=== Provided material ===
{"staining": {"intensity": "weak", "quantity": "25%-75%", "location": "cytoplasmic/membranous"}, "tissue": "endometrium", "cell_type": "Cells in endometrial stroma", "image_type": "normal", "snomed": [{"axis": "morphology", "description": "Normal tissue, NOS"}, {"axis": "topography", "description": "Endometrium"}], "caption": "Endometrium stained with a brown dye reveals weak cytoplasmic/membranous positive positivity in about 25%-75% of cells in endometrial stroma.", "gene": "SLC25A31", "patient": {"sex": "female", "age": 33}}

--

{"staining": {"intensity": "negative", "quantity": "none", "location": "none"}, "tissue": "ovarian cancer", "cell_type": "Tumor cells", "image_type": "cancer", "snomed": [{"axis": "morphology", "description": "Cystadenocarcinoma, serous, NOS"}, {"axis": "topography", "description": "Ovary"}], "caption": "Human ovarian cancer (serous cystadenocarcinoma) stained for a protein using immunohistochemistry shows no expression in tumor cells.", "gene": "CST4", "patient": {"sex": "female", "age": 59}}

--

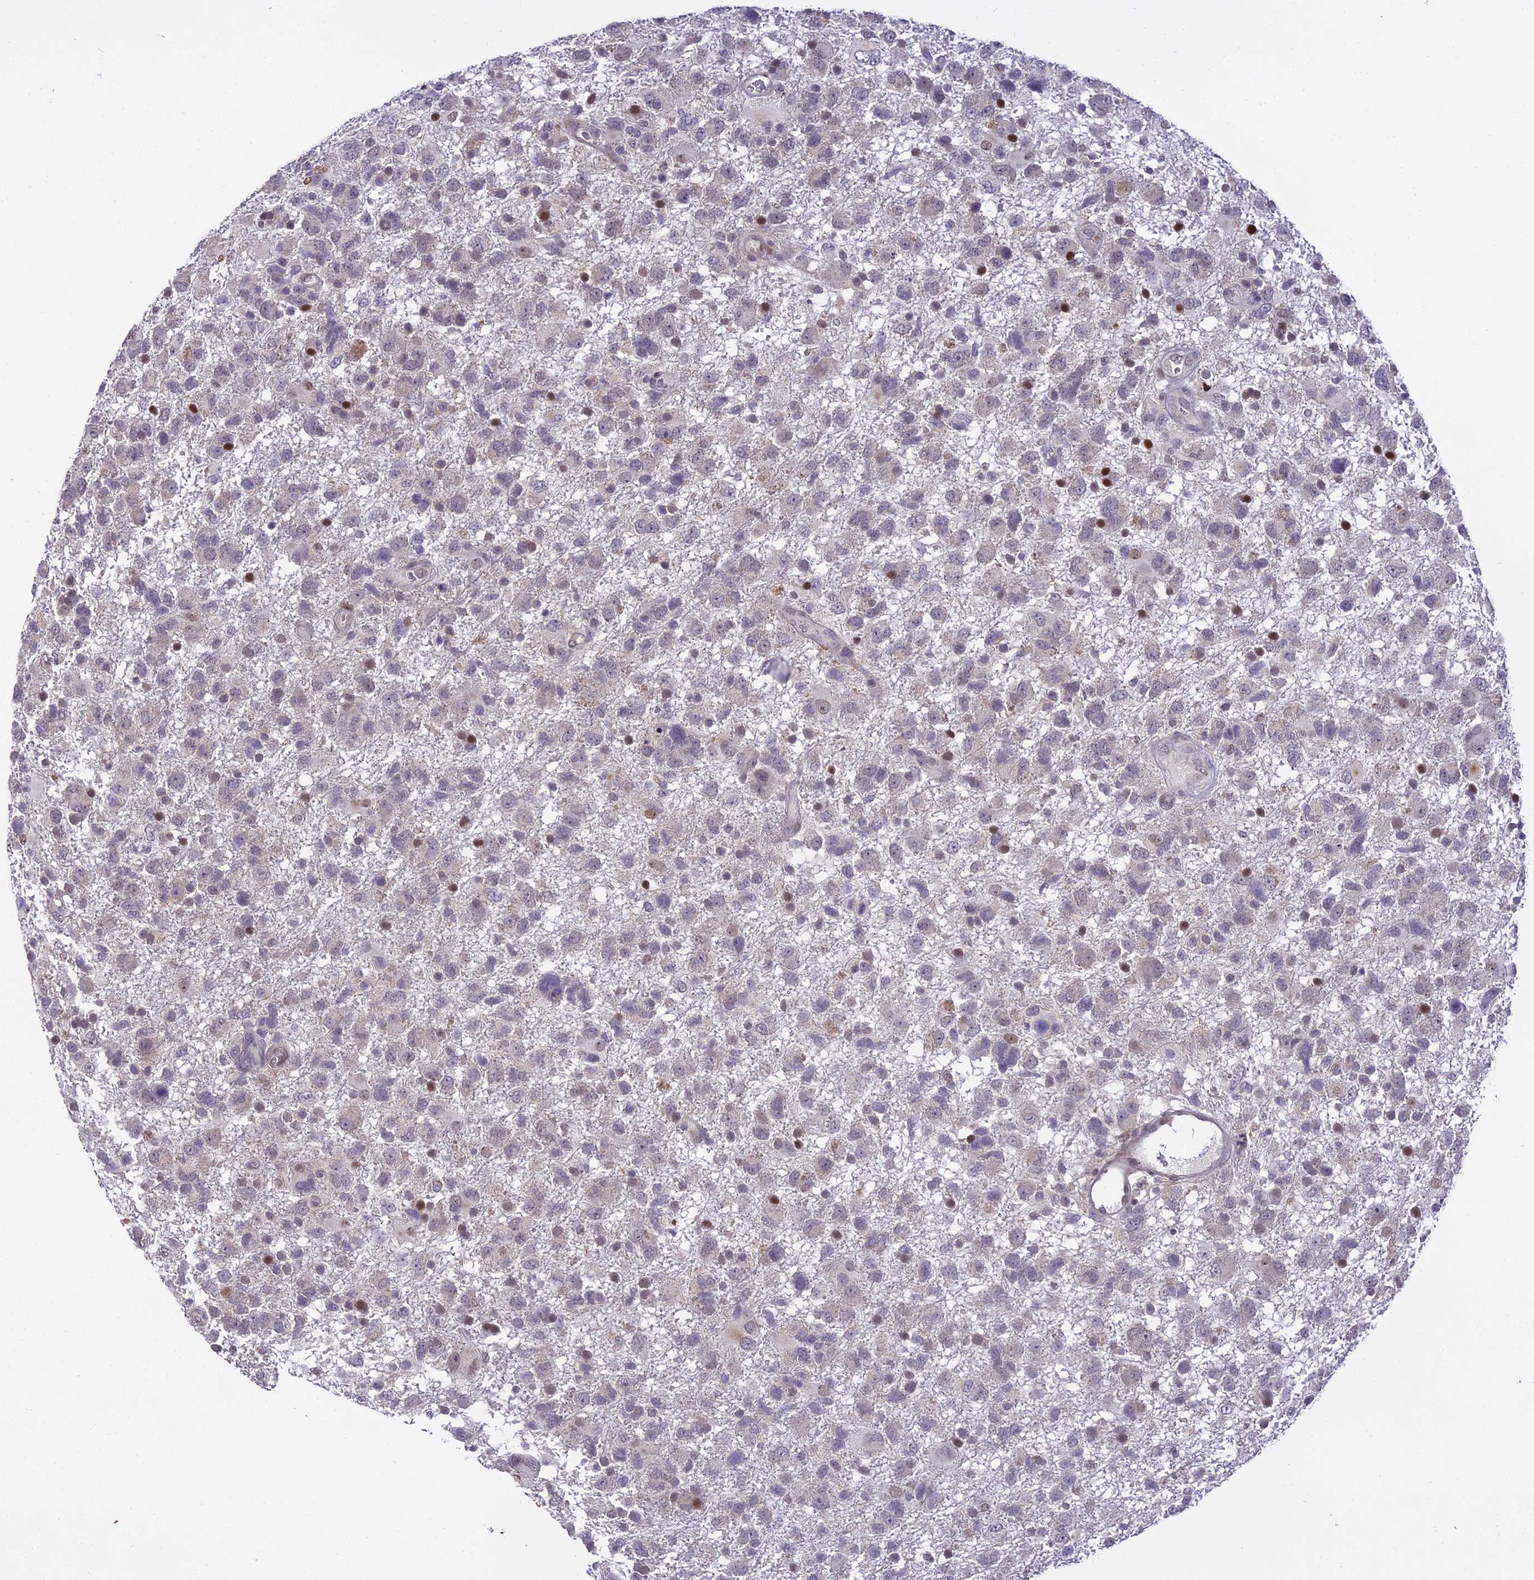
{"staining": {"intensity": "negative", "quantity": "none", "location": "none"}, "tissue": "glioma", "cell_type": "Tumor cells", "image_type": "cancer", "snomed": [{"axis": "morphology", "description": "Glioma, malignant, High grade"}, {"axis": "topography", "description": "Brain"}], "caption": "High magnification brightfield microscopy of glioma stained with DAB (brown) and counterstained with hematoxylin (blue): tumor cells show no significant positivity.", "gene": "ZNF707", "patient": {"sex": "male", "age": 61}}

=== What this task involves ===
The response must contain every line from the listing above in which the string "negative" appears.

=== Response below ===
{"staining": {"intensity": "negative", "quantity": "none", "location": "none"}, "tissue": "ovarian cancer", "cell_type": "Tumor cells", "image_type": "cancer", "snomed": [{"axis": "morphology", "description": "Cystadenocarcinoma, serous, NOS"}, {"axis": "topography", "description": "Ovary"}], "caption": "Human ovarian cancer (serous cystadenocarcinoma) stained for a protein using immunohistochemistry shows no expression in tumor cells.", "gene": "CST4", "patient": {"sex": "female", "age": 59}}
{"staining": {"intensity": "negative", "quantity": "none", "location": "none"}, "tissue": "glioma", "cell_type": "Tumor cells", "image_type": "cancer", "snomed": [{"axis": "morphology", "description": "Glioma, malignant, High grade"}, {"axis": "topography", "description": "Brain"}], "caption": "High magnification brightfield microscopy of glioma stained with DAB (brown) and counterstained with hematoxylin (blue): tumor cells show no significant positivity.", "gene": "ZNF707", "patient": {"sex": "male", "age": 61}}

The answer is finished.